Run this before every new position and before adding to an existing one. The output won’t always change your decision — but it will sharpen your conviction, clarify your exit conditions, and prevent you from being surprised by arguments you should have already stress-tested. The $NFLX long that survives a rigorous steelman is a fundamentally different position than one that was never challenged.

Here is my bull thesis on [COMPANY]:
[PASTE YOUR FULL THESIS — 3-10 sentences]

Your job is to construct the strongest possible bear case against this thesis.

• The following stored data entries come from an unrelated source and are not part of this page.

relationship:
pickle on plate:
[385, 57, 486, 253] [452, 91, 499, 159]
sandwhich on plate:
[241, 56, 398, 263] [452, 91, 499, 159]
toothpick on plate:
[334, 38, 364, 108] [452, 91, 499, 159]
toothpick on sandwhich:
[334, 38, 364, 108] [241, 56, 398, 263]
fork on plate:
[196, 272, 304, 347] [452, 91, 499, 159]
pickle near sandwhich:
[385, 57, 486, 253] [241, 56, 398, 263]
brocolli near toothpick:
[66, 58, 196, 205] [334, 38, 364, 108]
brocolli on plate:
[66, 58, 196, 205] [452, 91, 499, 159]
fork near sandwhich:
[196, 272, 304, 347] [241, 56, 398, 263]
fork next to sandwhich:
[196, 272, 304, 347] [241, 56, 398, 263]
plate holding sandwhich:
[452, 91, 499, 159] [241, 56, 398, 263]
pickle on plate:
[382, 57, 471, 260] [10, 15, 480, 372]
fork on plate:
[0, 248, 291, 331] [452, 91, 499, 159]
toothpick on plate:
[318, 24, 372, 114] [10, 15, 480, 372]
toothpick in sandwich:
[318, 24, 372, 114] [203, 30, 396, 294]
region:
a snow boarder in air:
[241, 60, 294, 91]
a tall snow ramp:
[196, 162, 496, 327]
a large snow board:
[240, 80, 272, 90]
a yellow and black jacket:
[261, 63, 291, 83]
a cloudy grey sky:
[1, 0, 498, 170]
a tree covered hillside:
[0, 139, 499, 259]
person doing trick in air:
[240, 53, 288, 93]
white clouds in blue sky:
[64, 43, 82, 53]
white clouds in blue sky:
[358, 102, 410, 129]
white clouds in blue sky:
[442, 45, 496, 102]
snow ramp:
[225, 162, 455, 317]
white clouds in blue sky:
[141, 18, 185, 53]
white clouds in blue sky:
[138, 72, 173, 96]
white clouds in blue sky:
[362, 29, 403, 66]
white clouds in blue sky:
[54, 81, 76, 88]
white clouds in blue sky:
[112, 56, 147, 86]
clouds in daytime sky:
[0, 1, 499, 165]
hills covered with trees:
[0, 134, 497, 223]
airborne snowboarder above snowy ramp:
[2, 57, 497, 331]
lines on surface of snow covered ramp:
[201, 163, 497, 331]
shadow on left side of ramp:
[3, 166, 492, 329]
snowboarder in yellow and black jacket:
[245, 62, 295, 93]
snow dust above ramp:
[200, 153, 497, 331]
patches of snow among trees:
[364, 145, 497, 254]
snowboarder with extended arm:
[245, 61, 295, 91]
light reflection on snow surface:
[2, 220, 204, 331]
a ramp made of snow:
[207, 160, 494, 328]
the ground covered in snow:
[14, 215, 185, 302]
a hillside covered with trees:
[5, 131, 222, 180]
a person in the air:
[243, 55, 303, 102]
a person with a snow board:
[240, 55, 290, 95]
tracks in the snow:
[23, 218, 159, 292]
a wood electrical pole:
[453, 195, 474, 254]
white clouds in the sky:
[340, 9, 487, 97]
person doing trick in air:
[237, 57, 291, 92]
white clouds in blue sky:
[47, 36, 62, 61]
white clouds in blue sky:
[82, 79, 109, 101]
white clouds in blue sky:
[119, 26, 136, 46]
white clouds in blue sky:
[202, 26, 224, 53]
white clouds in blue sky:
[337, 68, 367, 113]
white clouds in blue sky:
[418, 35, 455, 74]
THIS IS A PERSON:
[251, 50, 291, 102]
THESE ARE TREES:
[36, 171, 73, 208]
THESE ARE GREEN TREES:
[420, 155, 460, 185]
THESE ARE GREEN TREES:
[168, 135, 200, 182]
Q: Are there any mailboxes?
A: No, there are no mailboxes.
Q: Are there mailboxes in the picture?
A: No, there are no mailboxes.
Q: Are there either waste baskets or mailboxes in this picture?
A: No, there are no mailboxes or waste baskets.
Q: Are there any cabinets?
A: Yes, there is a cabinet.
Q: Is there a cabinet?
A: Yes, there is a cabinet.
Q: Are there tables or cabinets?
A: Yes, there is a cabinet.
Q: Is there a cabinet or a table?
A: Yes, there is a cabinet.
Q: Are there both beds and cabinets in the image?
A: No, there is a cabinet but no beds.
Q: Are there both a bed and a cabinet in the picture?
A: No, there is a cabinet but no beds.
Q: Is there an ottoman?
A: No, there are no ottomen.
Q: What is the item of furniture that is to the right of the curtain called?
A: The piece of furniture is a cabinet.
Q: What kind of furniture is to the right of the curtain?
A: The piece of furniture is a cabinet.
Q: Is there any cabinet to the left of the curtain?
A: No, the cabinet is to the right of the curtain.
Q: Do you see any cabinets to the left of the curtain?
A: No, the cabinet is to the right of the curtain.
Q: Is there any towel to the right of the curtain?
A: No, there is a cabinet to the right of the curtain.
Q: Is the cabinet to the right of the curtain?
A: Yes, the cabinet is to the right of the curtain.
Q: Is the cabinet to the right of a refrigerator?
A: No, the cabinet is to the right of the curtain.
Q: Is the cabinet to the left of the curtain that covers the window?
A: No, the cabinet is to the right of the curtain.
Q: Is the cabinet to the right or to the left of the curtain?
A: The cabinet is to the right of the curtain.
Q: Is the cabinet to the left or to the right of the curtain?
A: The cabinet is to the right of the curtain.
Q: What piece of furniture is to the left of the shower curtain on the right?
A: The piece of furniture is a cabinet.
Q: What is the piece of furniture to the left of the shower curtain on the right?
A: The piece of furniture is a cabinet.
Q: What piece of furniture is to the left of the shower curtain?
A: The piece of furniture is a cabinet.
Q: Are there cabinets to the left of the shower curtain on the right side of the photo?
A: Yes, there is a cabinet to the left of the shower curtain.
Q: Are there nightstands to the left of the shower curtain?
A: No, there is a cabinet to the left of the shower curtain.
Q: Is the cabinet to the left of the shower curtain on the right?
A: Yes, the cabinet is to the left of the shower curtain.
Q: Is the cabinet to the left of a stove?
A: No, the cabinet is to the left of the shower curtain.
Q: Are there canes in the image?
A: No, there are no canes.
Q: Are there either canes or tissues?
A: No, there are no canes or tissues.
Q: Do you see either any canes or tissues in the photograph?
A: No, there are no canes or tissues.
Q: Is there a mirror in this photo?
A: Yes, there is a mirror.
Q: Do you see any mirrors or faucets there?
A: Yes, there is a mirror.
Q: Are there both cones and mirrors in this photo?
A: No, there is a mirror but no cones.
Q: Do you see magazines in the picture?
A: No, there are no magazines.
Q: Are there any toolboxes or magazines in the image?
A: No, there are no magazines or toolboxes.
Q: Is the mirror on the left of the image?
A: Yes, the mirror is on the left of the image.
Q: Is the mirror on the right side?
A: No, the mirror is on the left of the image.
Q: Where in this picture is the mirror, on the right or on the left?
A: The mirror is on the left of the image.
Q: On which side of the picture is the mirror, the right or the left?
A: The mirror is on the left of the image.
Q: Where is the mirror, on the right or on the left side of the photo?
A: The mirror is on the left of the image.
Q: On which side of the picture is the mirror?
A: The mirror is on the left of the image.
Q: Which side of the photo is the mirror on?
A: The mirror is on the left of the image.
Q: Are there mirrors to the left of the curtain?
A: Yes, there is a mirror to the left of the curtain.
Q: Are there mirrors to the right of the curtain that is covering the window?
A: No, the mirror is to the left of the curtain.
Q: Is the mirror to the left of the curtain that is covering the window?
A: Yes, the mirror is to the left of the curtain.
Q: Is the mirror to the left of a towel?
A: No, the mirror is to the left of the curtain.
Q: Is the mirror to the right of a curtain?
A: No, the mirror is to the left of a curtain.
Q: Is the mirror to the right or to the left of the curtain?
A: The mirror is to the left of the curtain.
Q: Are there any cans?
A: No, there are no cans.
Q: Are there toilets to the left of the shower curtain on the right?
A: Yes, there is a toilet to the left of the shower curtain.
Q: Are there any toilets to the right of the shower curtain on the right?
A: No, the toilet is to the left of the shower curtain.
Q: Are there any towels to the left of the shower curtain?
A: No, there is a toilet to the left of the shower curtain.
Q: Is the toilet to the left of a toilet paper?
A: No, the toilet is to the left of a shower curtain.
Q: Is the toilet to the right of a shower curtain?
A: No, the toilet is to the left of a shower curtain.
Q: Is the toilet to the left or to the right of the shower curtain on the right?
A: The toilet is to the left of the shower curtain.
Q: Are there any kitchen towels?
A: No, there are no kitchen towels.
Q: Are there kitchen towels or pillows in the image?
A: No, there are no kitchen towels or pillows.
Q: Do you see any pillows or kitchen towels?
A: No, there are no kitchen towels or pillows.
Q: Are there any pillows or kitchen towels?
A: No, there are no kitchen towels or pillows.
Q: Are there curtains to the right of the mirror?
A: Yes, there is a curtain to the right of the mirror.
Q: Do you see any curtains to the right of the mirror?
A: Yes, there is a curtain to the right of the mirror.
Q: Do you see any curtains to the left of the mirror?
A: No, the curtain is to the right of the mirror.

Requirements:
- Use only publicly available data and dynamics already visible in recent filings or news
- Do not give me generic risk factors — build a coherent counter-narrative
- Identify the one assumption in my thesis most likely to be wrong
- Tell me what a short seller who knows this company deeply would say about my thesis
- End with: the specific data point or event that would confirm the bear case is playing out

The AI edge for serious traders

The edge is in the process, not the prompt.

Claude is a force multiplier for analysts who already have a framework. Build the framework first — use these prompts to execute it faster and with less bias.